• **Exercise**: In the listing below, find every line containing "Immunoglobulin" and copy it out.

• **Source material**:
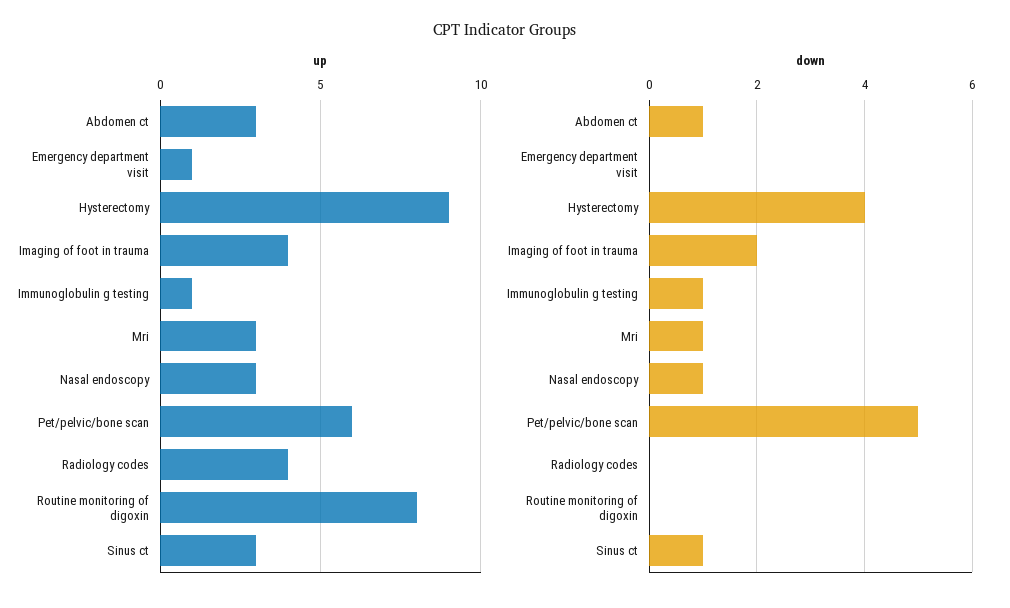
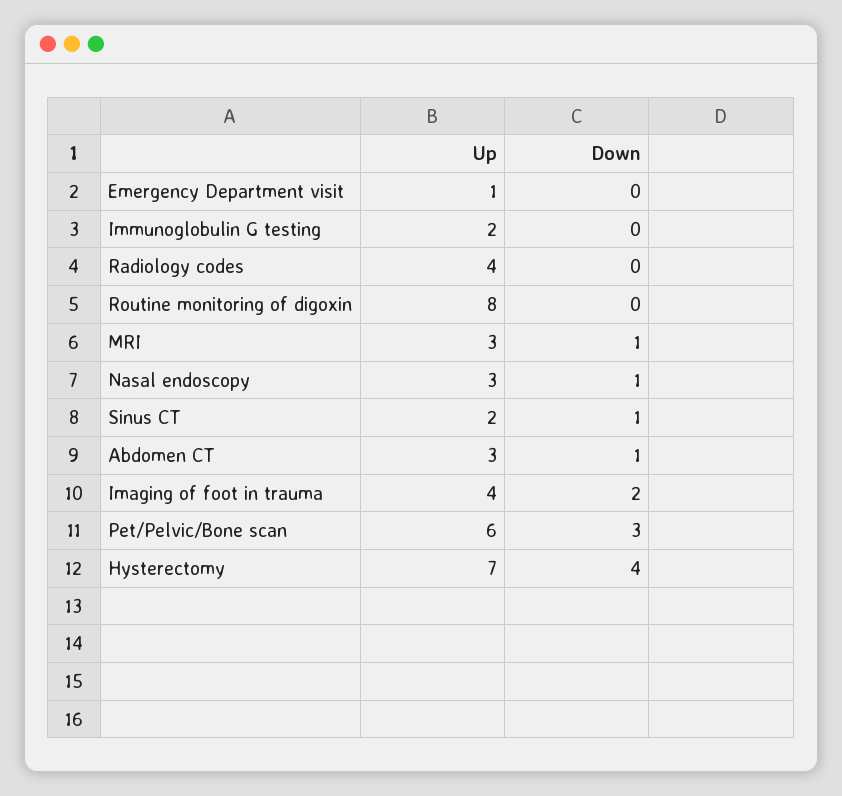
up, Hysterectomy: 9 -> 7
up, Immunoglobulin g testing: 1 -> 2
up, Sinus ct: 3 -> 2
down, Immunoglobulin g testing: 1 -> 0
down, Pet/pelvic/bone scan: 5 -> 3

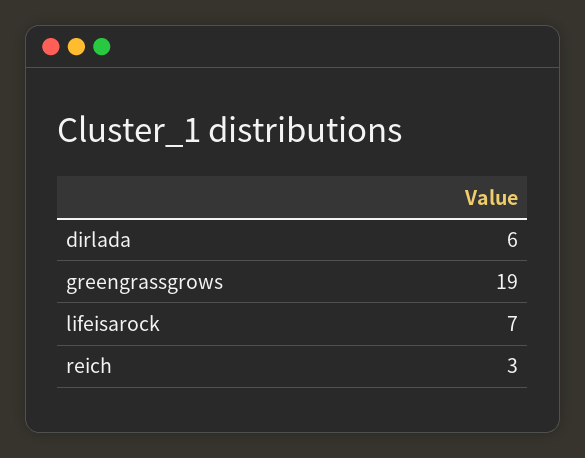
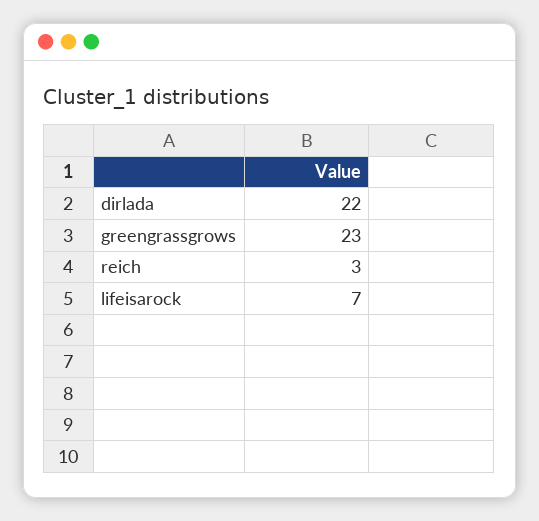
dirlada: 6 -> 22
greengrassgrows: 19 -> 23

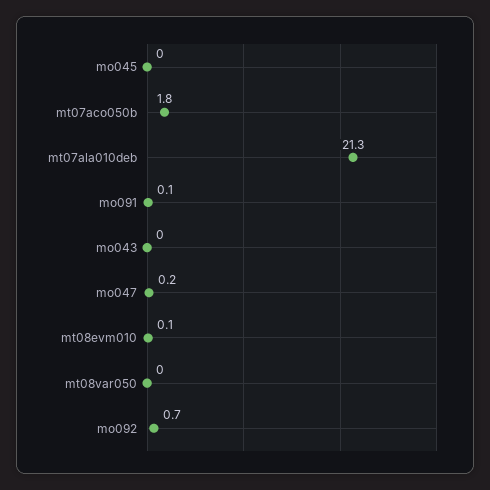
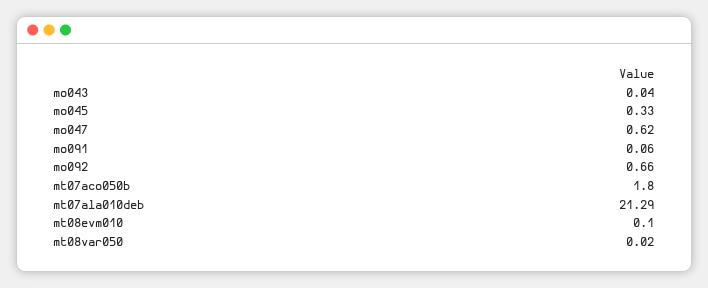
mo045: 0 -> 0.33
mo047: 0.2 -> 0.62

• **Exercise response**:
up, Immunoglobulin g testing: 1 -> 2
down, Immunoglobulin g testing: 1 -> 0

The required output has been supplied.